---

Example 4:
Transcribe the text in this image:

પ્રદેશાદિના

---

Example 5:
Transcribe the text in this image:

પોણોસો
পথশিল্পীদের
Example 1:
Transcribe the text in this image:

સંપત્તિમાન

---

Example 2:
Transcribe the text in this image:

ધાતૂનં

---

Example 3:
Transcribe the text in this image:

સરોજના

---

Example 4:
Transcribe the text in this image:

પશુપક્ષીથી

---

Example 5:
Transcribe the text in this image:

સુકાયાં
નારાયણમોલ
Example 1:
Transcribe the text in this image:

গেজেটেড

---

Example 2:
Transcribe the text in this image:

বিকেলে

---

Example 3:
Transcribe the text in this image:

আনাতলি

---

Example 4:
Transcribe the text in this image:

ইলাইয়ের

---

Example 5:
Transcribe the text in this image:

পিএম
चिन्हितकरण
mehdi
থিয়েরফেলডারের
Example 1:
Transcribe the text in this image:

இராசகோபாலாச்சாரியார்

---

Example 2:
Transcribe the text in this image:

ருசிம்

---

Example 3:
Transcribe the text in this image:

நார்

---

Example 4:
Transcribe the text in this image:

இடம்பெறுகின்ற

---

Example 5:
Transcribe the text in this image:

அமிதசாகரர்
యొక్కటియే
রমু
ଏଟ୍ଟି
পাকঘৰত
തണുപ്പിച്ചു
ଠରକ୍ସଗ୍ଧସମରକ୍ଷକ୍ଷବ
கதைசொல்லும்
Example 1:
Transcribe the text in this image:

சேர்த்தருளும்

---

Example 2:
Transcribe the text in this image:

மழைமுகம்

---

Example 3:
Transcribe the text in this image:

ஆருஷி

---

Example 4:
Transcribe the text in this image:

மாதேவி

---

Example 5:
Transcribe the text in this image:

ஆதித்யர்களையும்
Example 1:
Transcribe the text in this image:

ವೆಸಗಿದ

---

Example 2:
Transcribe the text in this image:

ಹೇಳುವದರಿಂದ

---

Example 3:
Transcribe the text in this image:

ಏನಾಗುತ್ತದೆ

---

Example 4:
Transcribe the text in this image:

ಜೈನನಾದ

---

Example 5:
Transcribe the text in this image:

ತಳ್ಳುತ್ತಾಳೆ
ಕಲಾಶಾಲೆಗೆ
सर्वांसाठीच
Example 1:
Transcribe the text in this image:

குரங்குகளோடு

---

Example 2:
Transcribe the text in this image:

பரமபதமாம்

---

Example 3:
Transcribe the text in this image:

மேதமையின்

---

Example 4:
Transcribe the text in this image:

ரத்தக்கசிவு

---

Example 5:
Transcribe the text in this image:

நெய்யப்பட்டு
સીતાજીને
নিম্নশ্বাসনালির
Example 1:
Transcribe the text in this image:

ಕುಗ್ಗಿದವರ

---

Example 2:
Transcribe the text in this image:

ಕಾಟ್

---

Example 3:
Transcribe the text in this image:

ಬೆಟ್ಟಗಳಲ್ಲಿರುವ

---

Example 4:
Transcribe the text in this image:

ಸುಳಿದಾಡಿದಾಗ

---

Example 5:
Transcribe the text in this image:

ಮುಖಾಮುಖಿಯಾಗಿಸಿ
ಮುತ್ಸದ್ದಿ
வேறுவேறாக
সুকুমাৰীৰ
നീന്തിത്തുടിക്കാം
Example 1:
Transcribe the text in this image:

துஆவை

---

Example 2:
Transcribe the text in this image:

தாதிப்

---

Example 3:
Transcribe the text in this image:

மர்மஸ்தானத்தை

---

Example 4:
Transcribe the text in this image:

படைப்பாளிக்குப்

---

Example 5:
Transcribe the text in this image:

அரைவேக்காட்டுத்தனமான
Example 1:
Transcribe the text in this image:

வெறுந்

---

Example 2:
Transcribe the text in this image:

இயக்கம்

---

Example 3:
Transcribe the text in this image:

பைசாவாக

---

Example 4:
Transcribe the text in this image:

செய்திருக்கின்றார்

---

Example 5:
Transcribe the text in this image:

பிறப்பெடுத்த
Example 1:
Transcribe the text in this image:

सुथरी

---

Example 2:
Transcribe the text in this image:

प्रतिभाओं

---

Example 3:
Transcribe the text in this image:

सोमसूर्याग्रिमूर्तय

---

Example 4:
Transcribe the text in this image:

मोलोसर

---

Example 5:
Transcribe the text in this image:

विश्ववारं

····················

WORK REQUEST.
Line by line, print the listing above exactly.

ANSWER SPACE.
---

Example 4:
Transcribe the text in this image:

પ્રદેશાદિના

---

Example 5:
Transcribe the text in this image:

પોણોસો
পথশিল্পীদের
Example 1:
Transcribe the text in this image:

સંપત્તિમાન

---

Example 2:
Transcribe the text in this image:

ધાતૂનં

---

Example 3:
Transcribe the text in this image:

સરોજના

---

Example 4:
Transcribe the text in this image:

પશુપક્ષીથી

---

Example 5:
Transcribe the text in this image:

સુકાયાં
નારાયણમોલ
Example 1:
Transcribe the text in this image:

গেজেটেড

---

Example 2:
Transcribe the text in this image:

বিকেলে

---

Example 3:
Transcribe the text in this image:

আনাতলি

---

Example 4:
Transcribe the text in this image:

ইলাইয়ের

---

Example 5:
Transcribe the text in this image:

পিএম
चिन्हितकरण
mehdi
থিয়েরফেলডারের
Example 1:
Transcribe the text in this image:

இராசகோபாலாச்சாரியார்

---

Example 2:
Transcribe the text in this image:

ருசிம்

---

Example 3:
Transcribe the text in this image:

நார்

---

Example 4:
Transcribe the text in this image:

இடம்பெறுகின்ற

---

Example 5:
Transcribe the text in this image:

அமிதசாகரர்
యొక్కటియే
রমু
ଏଟ୍ଟି
পাকঘৰত
തണുപ്പിച്ചു
ଠରକ୍ସଗ୍ଧସମରକ୍ଷକ୍ଷବ
கதைசொல்லும்
Example 1:
Transcribe the text in this image:

சேர்த்தருளும்

---

Example 2:
Transcribe the text in this image:

மழைமுகம்

---

Example 3:
Transcribe the text in this image:

ஆருஷி

---

Example 4:
Transcribe the text in this image:

மாதேவி

---

Example 5:
Transcribe the text in this image:

ஆதித்யர்களையும்
Example 1:
Transcribe the text in this image:

ವೆಸಗಿದ

---

Example 2:
Transcribe the text in this image:

ಹೇಳುವದರಿಂದ

---

Example 3:
Transcribe the text in this image:

ಏನಾಗುತ್ತದೆ

---

Example 4:
Transcribe the text in this image:

ಜೈನನಾದ

---

Example 5:
Transcribe the text in this image:

ತಳ್ಳುತ್ತಾಳೆ
ಕಲಾಶಾಲೆಗೆ
सर्वांसाठीच
Example 1:
Transcribe the text in this image:

குரங்குகளோடு

---

Example 2:
Transcribe the text in this image:

பரமபதமாம்

---

Example 3:
Transcribe the text in this image:

மேதமையின்

---

Example 4:
Transcribe the text in this image:

ரத்தக்கசிவு

---

Example 5:
Transcribe the text in this image:

நெய்யப்பட்டு
સીતાજીને
নিম্নশ্বাসনালির
Example 1:
Transcribe the text in this image:

ಕುಗ್ಗಿದವರ

---

Example 2:
Transcribe the text in this image:

ಕಾಟ್

---

Example 3:
Transcribe the text in this image:

ಬೆಟ್ಟಗಳಲ್ಲಿರುವ

---

Example 4:
Transcribe the text in this image:

ಸುಳಿದಾಡಿದಾಗ

---

Example 5:
Transcribe the text in this image:

ಮುಖಾಮುಖಿಯಾಗಿಸಿ
ಮುತ್ಸದ್ದಿ
வேறுவேறாக
সুকুমাৰীৰ
നീന്തിത്തുടിക്കാം
Example 1:
Transcribe the text in this image:

துஆவை

---

Example 2:
Transcribe the text in this image:

தாதிப்

---

Example 3:
Transcribe the text in this image:

மர்மஸ்தானத்தை

---

Example 4:
Transcribe the text in this image:

படைப்பாளிக்குப்

---

Example 5:
Transcribe the text in this image:

அரைவேக்காட்டுத்தனமான
Example 1:
Transcribe the text in this image:

வெறுந்

---

Example 2:
Transcribe the text in this image:

இயக்கம்

---

Example 3:
Transcribe the text in this image:

பைசாவாக

---

Example 4:
Transcribe the text in this image:

செய்திருக்கின்றார்

---

Example 5:
Transcribe the text in this image:

பிறப்பெடுத்த
Example 1:
Transcribe the text in this image:

सुथरी

---

Example 2:
Transcribe the text in this image:

प्रतिभाओं

---

Example 3:
Transcribe the text in this image:

सोमसूर्याग्रिमूर्तय

---

Example 4:
Transcribe the text in this image:

मोलोसर

---

Example 5:
Transcribe the text in this image:

विश्ववारं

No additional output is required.